▸ Document text

>> Begin

Clausius’ challenge with the sign on Q was best reflected by the fact that he started with one convention in his Fourth Memoir and then changed to the correct convention in his Ninth, writing, “[In my Fourth Memoir] a thermal element given up by a changing body to a reservoir of heat is reckoned positive, an element withdrawn from a reservoir is reckoned negative… In the present memoir, however, a quantity of heat absorbed by a changing body is positive, and a quantity given off by it is negative.” [2]  In reading this one senses that he viewed the reservoir and the working substance differently and the heat that passed between them as an entity that existed on its own, with its own identity and sign, depending on which direction it was moving in. In this context, the decision about the sign seemed arbitrary. But he had to make this decision and so turned to a deeply held belief.

>> End

Write out the passage on Clausius and the sign of heat word for word, starting at "Clausius’ challenge with" and ending at "deeply held belief.".

(Records excerpted from a collection)
>> Begin

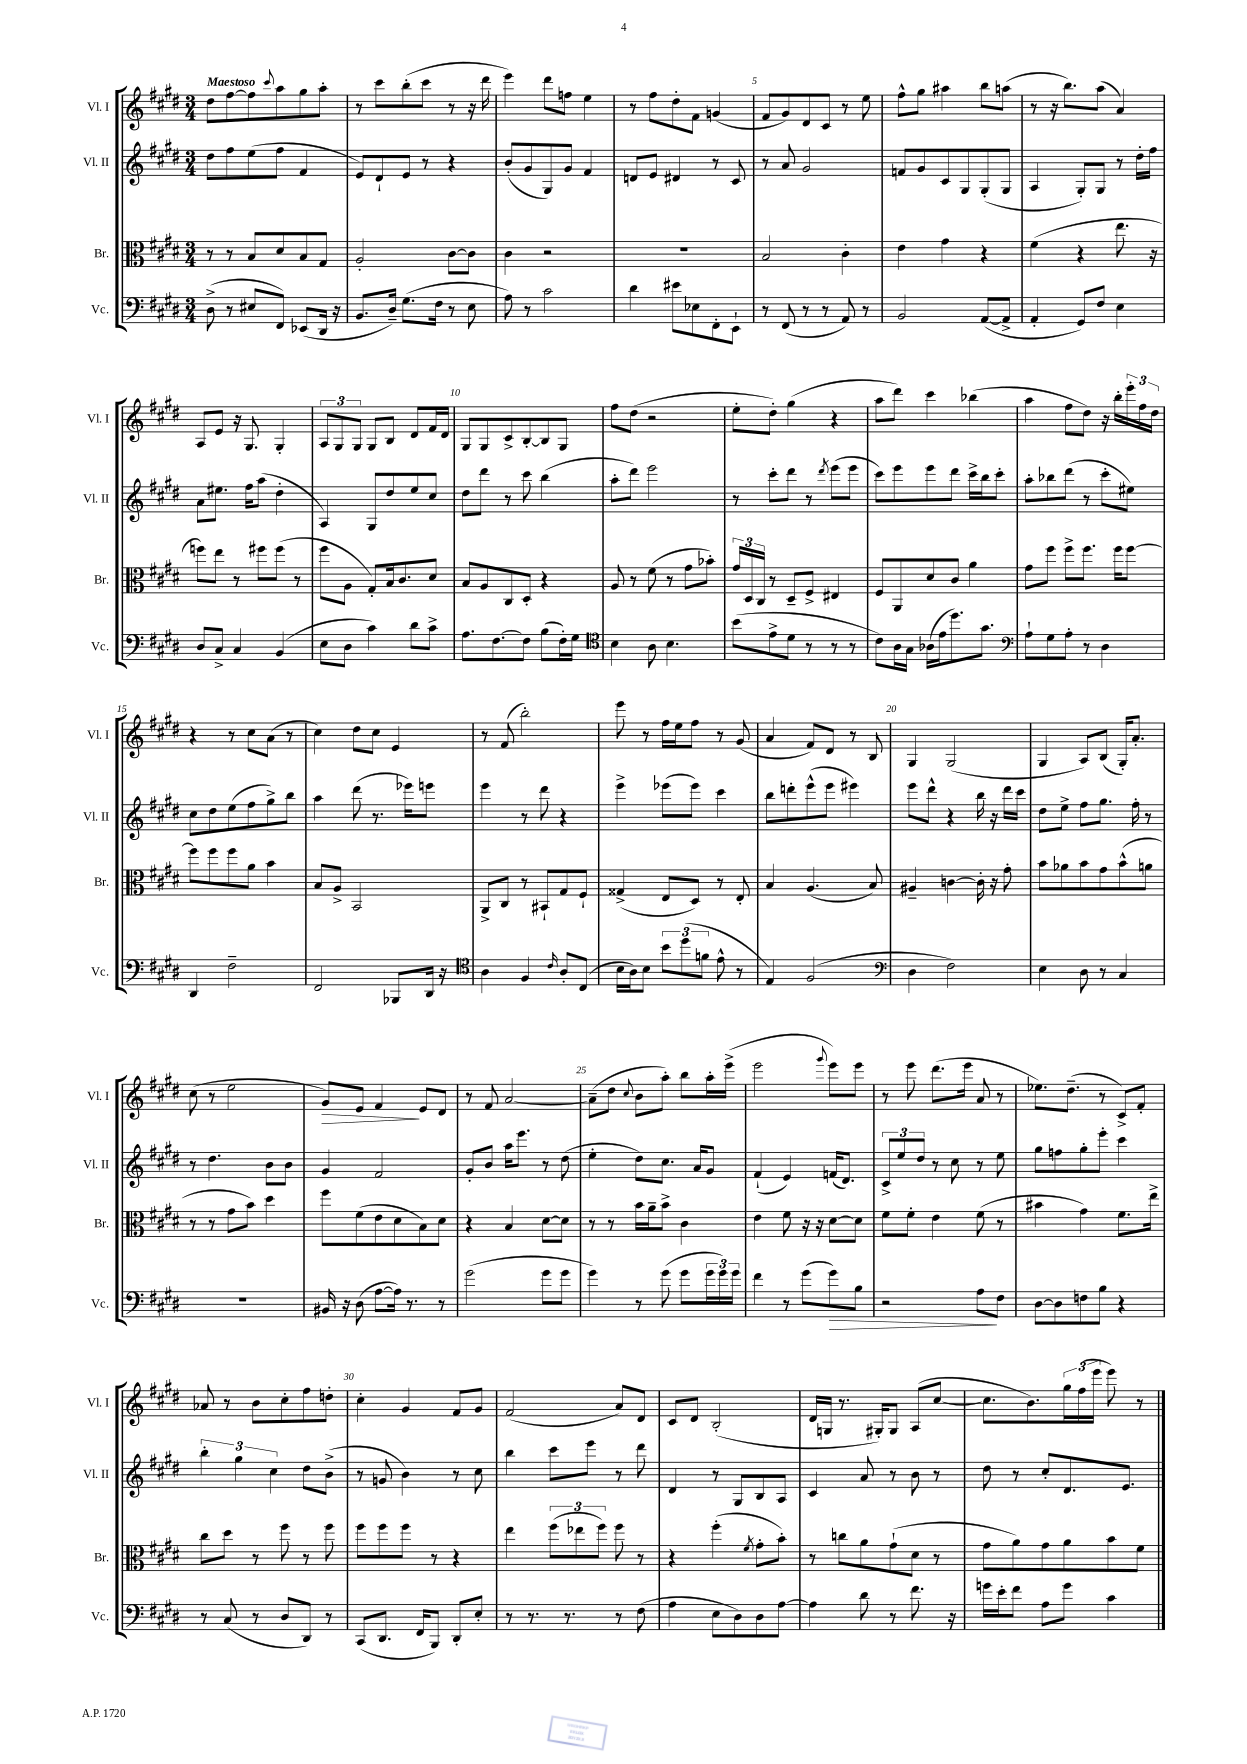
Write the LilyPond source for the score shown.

<<
\new StaffGroup <<
\new Staff = "s0" \with { instrumentName = "Vl. I" shortInstrumentName = "Vl. I" } {
    \clef treble \key e \major \numericTimeSignature \time 3/4 \tempo "Maestoso"
    dis''8 fis''8~ fis''8 \appoggiatura { cis'''8 } a''8 gis''8 a''8-. |
    r8 cis'''8 b''8-.( cis'''8 r8 r16 dis'''16 |
    e'''4) dis'''8 f''8 e''4 |
    r8 fis''8 dis''8-. fis'8 g'4( |
    fis'8 gis'8) dis'8 cis'8 r8 e''8 |
    fis''8-^ gis''8 ais''4 b''8 a''8( |
    r8 r16 b''8.) a''8( a'4) |
    a8 e'8 r16 gis8. gis4-. |
    \tuplet 3/2 { a8 gis8 gis8 } gis8 b8 dis'8 fis'16 dis'16 |
    gis8 gis8 cis'8-> b8~-. b8 gis8 |
    fis''8 dis''8( r2 |
    e''8-. dis''8-.) gis''4( r4 |
    a''8 dis'''8) cis'''4 bes''4( |
    a''4 fis''8 dis''8) r16 b''16-. \tuplet 3/2 { e'''16-. fis''16 dis''16 } |
    r4 r8 cis''8 a'8( r8 |
    cis''4) dis''8 cis''8 e'4 |
    r8 fis'8( b''2-.) |
    e'''8 r8 fis''16 e''16 fis''8 r8 gis'8( |
    a'4 fis'8) dis'8 r8 b8 |
    gis4 gis2( |
    gis4 a8) b8( gis16-.) a'8.-. |
    cis''8( r8 e''2 |
    gis'8\>) e'8 fis'4\! e'8 dis'8 |
    r8 fis'8 a'2~ |
    a'8--( dis''8 \appoggiatura { cis''8 } b'8 a''8-.) b''8 a''16-. e'''16->( |
    e'''2 \appoggiatura { gis'''8 } e'''8) e'''8 |
    r8 e'''8 dis'''8.( e'''16 a'8 r8 |
    ees''8.) dis''8.--( r8 cis'8->) fis'8-. |
    aes'8 r8 b'8 cis''8-. fis''8 d''8-. |
    cis''4-. gis'4 fis'8 gis'8 |
    fis'2( a'8) dis'8 |
    cis'8 dis'8 b2-.( |
    dis'16 g16 r8. gis16-.) gis8 a8( cis''8~ |
    cis''8. b'8.) \tuplet 3/2 { gis''16 fis''16( e'''16 } e'''8) r8 \bar "|." |
}
\new Staff = "s1" \with { instrumentName = "Vl. II" shortInstrumentName = "Vl. II" } {
    \clef treble \key e \major \numericTimeSignature \time 3/4
    dis''8 fis''8 e''8( fis''8 fis'4 |
    e'8) dis'8-! e'8 r8 r4 |
    b'8-.( gis'8 gis8) gis'8 fis'4 |
    d'8 e'8 dis'4 r8 cis'8 |
    r8 a'8 gis'2 |
    f'8 gis'8 cis'8 gis8 gis8-.( gis8 |
    a4 gis8-.) gis8 r8 dis''16-. fis''16 |
    a'8 eis''8. fis''16 a''8( dis''4-. |
    a4) gis8 dis''8 e''8 cis''8 |
    dis''8 dis'''8 r8 cis'''8 b''4( |
    a''8-. dis'''8) e'''2 |
    r8 cis'''8-. dis'''8 r8 \acciaccatura { dis'''8 } e'''8( e'''8 |
    cis'''8) e'''8 e'''8 dis'''8 cis'''16-> b''16 cis'''8-. |
    a''8-. bes''8 dis'''8( r8 cis'''8-. eis''8) |
    cis''8 dis''8 e''8( fis''8 gis''8->) b''8 |
    a''4 dis'''8( r8. ees'''16) e'''8 |
    e'''4 r8 dis'''8 r4 |
    e'''4-> ees'''8( ees'''8) cis'''4 |
    b''8 d'''8-. e'''8-^( e'''8 eis'''4) |
    e'''8 dis'''8-^ r4 b''16 r16 dis'''16 cis'''16 |
    dis''8 e''8-> fis''8 gis''8. fis''16-. r8 |
    r8 dis''4. b'8 b'8 |
    gis'4 fis'2 |
    gis'8-. b'8 a''16 e'''8. r8 dis''8( |
    e''4-. dis''8) cis''8. a'16 gis'8 |
    fis'4-!( e'4) f'16( dis'8.) |
    \tuplet 3/2 { cis'8-> e''8 dis''8 } r8 cis''8 r8 e''8 |
    gis''8 f''8 gis''8-. e'''8-. cis'''4 |
    \tuplet 3/2 { b''4-. gis''4 cis''4 } dis''8 b'8->( |
    r8 g'8 b'4) r8 cis''8 |
    b''4 cis'''8 e'''8 r8 dis'''8 |
    dis'4 r8 gis8 b8 a8 |
    cis'4 a'8 r8 b'8 r8 |
    dis''8 r8 cis''8-. dis'8. e'8. \bar "|." |
}
\new Staff = "s2" \with { instrumentName = "Br." shortInstrumentName = "Br." } {
    \clef alto \key e \major \numericTimeSignature \time 3/4
    r8 r8 b8 dis'8 b8 gis8 |
    a2-. cis'8~ cis'8 |
    cis'4 r2 |
    R2. |
    b2 cis'4-. |
    e'4 gis'4 r4 |
    fis'4( r4 e''8. r16 |
    f''8) e''8 r8 fis''8 fis''8( r8 |
    fis''8 a8 gis8-.) b16 cis'8. dis'8 |
    b8 a8 cis8 dis8-. r4 |
    a8 r8 fis'8( r8 gis'8 bes'8-.) |
    \tuplet 3/2 { gis'16 dis16 cis16 } r8 dis8-- fis8-> eis4 |
    fis8 a,8 dis'8 cis'8 a'4 |
    gis'8 fis''8 fis''8-> fis''8. fis''16 fis''8~ |
    fis''8 fis''8 fis''8 a'8 b'4 |
    b8 a8-> b,2 |
    a,8-> cis8 r8 bis,8-! gis8 fis8-! |
    gisis4->( e8 dis8) r8 e8-. |
    b4 a4.( b8) |
    ais4-- c'4~ c'16-. r16 gis'8-. |
    b'8 aes'8 b'8 gis'8 b'8-^( a'8 |
    r8 r8 gis'8 b'8) dis''4 |
    fis''8 fis'8( e'8 dis'8 b8) dis'8 |
    r4 b4 dis'8~ dis'8 |
    r8 r8 b'16 a'16-- b'8-> cis'4 |
    e'4 fis'8 r16 r16 dis'8~ dis'8 |
    fis'8 fis'8-. e'4 fis'8( r8 |
    bis'4 gis'4) fis'8. e''16-> |
    cis''8 dis''8 r8 fis''8 r8 fis''8 |
    fis''8 fis''8 fis''8 r8 r4 |
    e''4 \tuplet 3/2 { fis''8( ees''8 fis''8) } fis''8 r8 |
    r4 fis''4-.( \acciaccatura { fis'8 } gis'8-. b'8-.) |
    r8 c''8 a'8 gis'8-!( dis'8 r8 |
    gis'8 a'8) gis'8 a'8 b'8 fis'8 \bar "|." |
}
\new Staff = "s3" \with { instrumentName = "Vc." shortInstrumentName = "Vc." } {
    \clef bass \key e \major \numericTimeSignature \time 3/4
    dis8->( r8 eis8 fis,8) ees,8( dis,16 r16 |
    b,8. dis16--) gis8.( fis16 r8 e8 |
    a8) r8 cis'2 |
    dis'4 eis'8 ees8 fis,8-. e,8-! |
    r8 fis,8( r8 r8 a,8) r8 |
    b,2 a,8~( a,8-> |
    a,4-. gis,8) fis8 e4 |
    dis8 cis8-> cis4 b,4( |
    e8 dis8 cis'4) dis'8 cis'8-> |
    a8. fis8.~ fis8 b8( fis16-.) gis16 |
    \clef tenor b4 a8 b4. |
    b'8( e'8-> dis'8 r8 r8 r8 |
    cis'8) a16 gis16 aes16( e'16 dis''8.) gis'8. |
    \clef bass a8-! gis8 a8-. r8 dis4 |
    dis,4 fis2-- |
    fis,2 bes,,8 dis,16 r16 |
    \clef tenor a4 fis4 \grace { cis'16 } a8-. cis8( |
    b16 a16) b8 \tuplet 3/2 { b'8 dis''8( f'8 } e'8-^ r8 |
    e4) fis2( |
    \clef bass dis4 fis2) |
    e4 dis8 r8 cis4 |
    R2. |
    bis,16 r16 dis8( a8~ a16) r8. r8 |
    gis'2( gis'8 gis'8 |
    gis'4) r8 gis'8( gis'8 \tuplet 3/2 { gis'16 gis'16) gis'16 } |
    fis'4 r8 gis'8( gis'8\>) b8 |
    r2 a8\! fis8 |
    dis8~ dis8 f8 b8 r4 |
    r8 cis8( r8 dis8 dis,8) r8 |
    cis,8( dis,8. fis,16 b,,8) dis,8-. e8-. |
    r8 r8. r8. r8 fis8( |
    a4 e8 dis8) dis8 a8~ |
    a4 dis'8 r8 fis'8. r16 |
    g'16 e'16-. fis'8 a8 g'8 cis'4 \bar "|." |
}
>>
>>
\layout { \context { \Score \override BarNumber.break-visibility = ##(#f #t #t) barNumberVisibility = #(every-nth-bar-number-visible 5) } }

>> End

▸ Solution to this task
Clausius’ challenge with the sign on Q was best reflected by the fact that he started with one convention in his Fourth Memoir and then changed to the correct convention in his Ninth, writing, “[In my Fourth Memoir] a thermal element given up by a changing body to a reservoir of heat is reckoned positive, an element withdrawn from a reservoir is reckoned negative… In the present memoir, however, a quantity of heat absorbed by a changing body is positive, and a quantity given off by it is negative.” [2]  In reading this one senses that he viewed the reservoir and the working substance differently and the heat that passed between them as an entity that existed on its own, with its own identity and sign, depending on which direction it was moving in. In this context, the decision about the sign seemed arbitrary. But he had to make this decision and so turned to a deeply held belief.